McGarrigle: I was an observer at our past provincial chapter and one of the proposals that was put on the floor was that the Sisters of Mercy of the Detroit Province come out in favor of the ordination of women to the priesthood. The reaction was strong. You had every opinion from one end of the spectrum to the other. And then people began to talk! Why? What was the rationale they wanted to know?

The ordination was advanced most strongly by our sisters who work in hospitals. They are hospital chaplains or work as nurses. They establish rapport with the patient; they may bring him to the point where he is ready to come back to the Church, and then they have to call in a complete stranger.

As the people presented this you could see the whole picture of the provincial chapter. Everyone could see that the spirit and the reasoning behind the proposal made sense, and they were less threatened no matter what end of the spectrum they were at. The final form of the proposal was that the province should support the role of women in ministry because it was felt ordination to the priesthood was too limited a term. But when the proposal was published and read by those who weren’t at the meeting their reaction was “so what’s that?” And I really that think was one of the problems with the Vatican Council. We weren’t there with the bishops to understand the spirit and rationale of what they did. If somehow they could have conveyed that understanding to the priests and people better and faster the transition would have been easier.


Q. If we were to do liturgical reform over again, what do you think we should do differently?

Mulkey: I think two things, and both of them have to do with the people we serve in our prayer ministries. One is let them know more of what is going on basically in terms of liturgical catechesis. Another thing is to listen to them and listen to the questions under their questions. More of a dialogue in liturgical reform would have been helpful.

Tobin: My first response to your question w as to make every bishop get an M.A. in liturgy from Notre Dame. What Vatican II called for in the doctrine on liturgy is excellent, but I think it just presumed too much. It’s not enough for a man to go through seminary, get ordained and just live off that, you might say, for the rest of his life.

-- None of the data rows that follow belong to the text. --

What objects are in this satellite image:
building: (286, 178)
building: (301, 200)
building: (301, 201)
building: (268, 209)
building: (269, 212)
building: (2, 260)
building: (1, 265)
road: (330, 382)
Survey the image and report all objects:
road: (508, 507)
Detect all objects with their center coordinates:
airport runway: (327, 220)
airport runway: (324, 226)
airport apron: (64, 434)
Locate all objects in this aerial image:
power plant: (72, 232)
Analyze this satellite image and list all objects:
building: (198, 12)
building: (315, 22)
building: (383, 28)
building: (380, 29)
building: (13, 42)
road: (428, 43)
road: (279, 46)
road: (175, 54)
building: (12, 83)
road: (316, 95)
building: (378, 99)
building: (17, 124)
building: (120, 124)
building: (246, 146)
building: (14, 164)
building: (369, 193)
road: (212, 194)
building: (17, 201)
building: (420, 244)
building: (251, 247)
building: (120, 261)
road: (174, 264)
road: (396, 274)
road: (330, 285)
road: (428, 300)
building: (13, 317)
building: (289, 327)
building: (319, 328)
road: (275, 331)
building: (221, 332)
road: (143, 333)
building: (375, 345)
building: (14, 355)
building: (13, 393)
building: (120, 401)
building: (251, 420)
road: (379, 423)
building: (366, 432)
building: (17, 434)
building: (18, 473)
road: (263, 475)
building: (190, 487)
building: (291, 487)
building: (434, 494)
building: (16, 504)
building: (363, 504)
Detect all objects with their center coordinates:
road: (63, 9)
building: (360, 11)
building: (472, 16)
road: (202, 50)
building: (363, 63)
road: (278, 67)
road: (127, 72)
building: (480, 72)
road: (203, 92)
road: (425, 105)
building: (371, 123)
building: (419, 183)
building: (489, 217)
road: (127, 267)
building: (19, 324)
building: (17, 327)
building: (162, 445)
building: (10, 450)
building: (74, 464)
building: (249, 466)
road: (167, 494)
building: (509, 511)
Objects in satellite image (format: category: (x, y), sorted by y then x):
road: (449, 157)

Another problem is what do you do in the face of resistance to change? This has been a big pastoral problem and continues to be a problem. Just the other day I was talking to a lady and she said “I think that handshake of peace is kind of stupid.” My gut reaction to her was to say “be quiet and just do it.” But this would have been a response of an uninformed clergyman coming out of a pre-Vatican II tradition or formation. One solution to this problem—something I would like to see—would be to set up some kind of system or structure locally for ongoing sharing, formation and encouragement among the clergy and laity, too. You can get the sisters and lay people together to work on this from the beginning and see this as a community invitation and challenge to work for liturgical renewal and not just something that comes from Rome and the priest says, “do it.”

Smith: Bill Storey correctly observed that we have all the tools but the fundamental principles in understanding what worship is all about are still lacking. And I’ve been wondering why it has happened this way. Someone once said that the Constitution on the Sacred Liturgy, which in fact is a magnificent document, might have been quite different had it come not as the first fruit of the Council but the final fruit.

We were heir to many romantic ideas about liturgy and had very little input from the new behavioral sciences or the great thrust toward the Third World. All of this it seems to me should have made quite a different document and therefore quite a different approach.